Mais davantage que l’exploitation qui a été faite de “cette opération”, c’est le procédé qui indigne les soutiens de l’universitaire. Non seulement la délégation des députés LD n’a pas pris la peine de prévenir les autorités judiciaires de leur visite, comme ils l’ont pourtant fait plus de trois (3) mois auparavent pour Mme Madougou – ses avocats l’ont confirmé dans un second communiqué publié le 30 mars –, mais en plus, ils avaient dans leurs bagages un huissier de justice. “Inacceptable”, s’indignent les membres de Génération Aïvo pour qui le procédé cache un objectif inavouable, “celui de piéger le personnel pénitentiaire de Cotonou et de créer des problèmes au Professeur Joël Aïvo”. Barkatou Sabi Boun ne s’est pas mordu la langue pour dénoncer une instrumentalisation de la détention du professeur: “À défaut de le soutenir sincèrement, je demande que son épreuve ne soit pas un fonds de commerce qui a pour conséquence de dégrader ses conditions de détention dont peu de personnalités politiques se soucient en vérité.”
Pris de court par l’énergie de la réaction des soutiens du professeur, Guy Mitokpè, le Responsable à la communication du parti LD a tenté de calmer le jeu en invitant Génération Aïvo à “ne pas céder au chant des sirènes”. Une petite phrase insinuante interprétée comme de l’huile sur le feu. Interrogé lundi par la BBC, Angelo Botchi, un autre membre de la délégation générale insiste sur le dégoût de ses camarades : “La réaction de notre déléguée générale vise à rappeler à tous les acteurs de l’opposition qu’on ne s’attaque pas à un allié qui ne peut pas se défendre. L’opération du mercredi dernier, montée autour du professeur Aïvo nous parait déloyale parce qu’elle visait clairement à hiérarchiser les prisonniers. À Génération Aïvo nous n’acceptons pas ça.”
Qui en veut à Joël Aïvo ?
Le fait que les députés LD n’aient pas fait la même démarche au profit du professeur Joël Aïvo était déjà en soi une faute politique, étant donné que le parti était accusé de donner priorité à son ex-candidate, et plus globalement de traiter la question des prisonniers politiques de façon dilettante.
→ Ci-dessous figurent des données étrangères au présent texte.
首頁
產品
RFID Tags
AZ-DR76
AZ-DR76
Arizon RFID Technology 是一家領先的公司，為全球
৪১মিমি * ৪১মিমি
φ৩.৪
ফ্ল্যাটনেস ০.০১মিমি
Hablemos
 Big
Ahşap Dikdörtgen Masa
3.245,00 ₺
Qu’en plus, Éric Houndété, le premier vice-président du parti, Kamel Wassangari ou encore Habib Woroucoubou et leurs camarades aient décidé au dernier moment de faire un crochet par la prison civile de Cotonou accompagnés de l’avocat de madame Madougou et d’un huissier, sans en informer leur hôte, soulève des questions légitimes sur la stratégie derrière l’opération.
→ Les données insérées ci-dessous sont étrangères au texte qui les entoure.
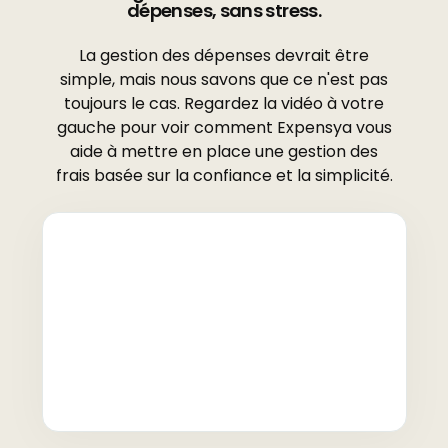
dépenses, sans stress.
La gestion des dépenses devrait être
simple, mais nous savons que ce n'est pas
toujours le cas. Regardez la vidéo à votre
gauche pour voir comment Expensya vous
aide à mettre en place une gestion des
frais basée sur la confiance et la simplicité.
Qui au sein du parti de Boni Yayi, a intérêt à « piéger le personnel pénitentiaire de Cotonou et créer des problèmes au Professeur Joël Aïvo » ? Qui, comme le soupçonnent les soutiens du professeur, a intérêt à décrédibiliser leur leader et à passer ses sacrifices par pertes et profits, en le présentant comme « un prisonnier politique de connivence » qui vivrait une détention tranquille ? Comment comprendre que Les Démocrates ne soient allés tirer le professeur de sa cellule que pour les besoins de la polémique ? “Je trouve qu’il n’est pas décent de se lancer dans des intrigues politiciennes entre nous, pendant que notre peuple nous attend pour la libération de tous les détenus politiques. J’appelle tous les acteurs à la mesure et à se re-concentrer sur l’essentiel qui importe aux yeux de notre peuple. Le Professeur Joël Aïvo ne doit pas être la cible, il est une solution pour l’avenir, la solution du problème”, a confié Angelo Botchi à Olofofo.
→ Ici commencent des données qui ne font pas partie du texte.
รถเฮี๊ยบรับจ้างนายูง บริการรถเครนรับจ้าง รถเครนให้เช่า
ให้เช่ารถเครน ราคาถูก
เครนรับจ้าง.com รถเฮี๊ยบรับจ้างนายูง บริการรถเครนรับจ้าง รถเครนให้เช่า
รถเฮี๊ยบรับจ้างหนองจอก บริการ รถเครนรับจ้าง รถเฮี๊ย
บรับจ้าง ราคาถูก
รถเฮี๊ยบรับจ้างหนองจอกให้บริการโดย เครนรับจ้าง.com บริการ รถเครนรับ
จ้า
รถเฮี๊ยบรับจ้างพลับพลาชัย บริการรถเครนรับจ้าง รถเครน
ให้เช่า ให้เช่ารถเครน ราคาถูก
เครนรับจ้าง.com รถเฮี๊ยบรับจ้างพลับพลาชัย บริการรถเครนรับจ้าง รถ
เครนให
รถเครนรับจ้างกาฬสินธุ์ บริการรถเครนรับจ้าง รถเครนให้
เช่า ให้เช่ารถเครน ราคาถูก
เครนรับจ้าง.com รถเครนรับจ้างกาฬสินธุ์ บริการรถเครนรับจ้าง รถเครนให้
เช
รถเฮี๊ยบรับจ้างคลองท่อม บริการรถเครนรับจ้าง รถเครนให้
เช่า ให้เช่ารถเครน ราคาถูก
À l’approche des élections générales de 2026 et des défis qu’elles posent au peuple béninois, le parti du président Boni Yayi peut-il se permettre de se mettre à dos la troupe du professeur Joël Aïvo ? Plus généralement, l’opposition peut-elle se permettre une division? La réponse se trouve sans aucun doute au niveau des deux leaders Boni Yayi et Joël Aïvo qui sont restés, jusqu’à présent, très silencieux.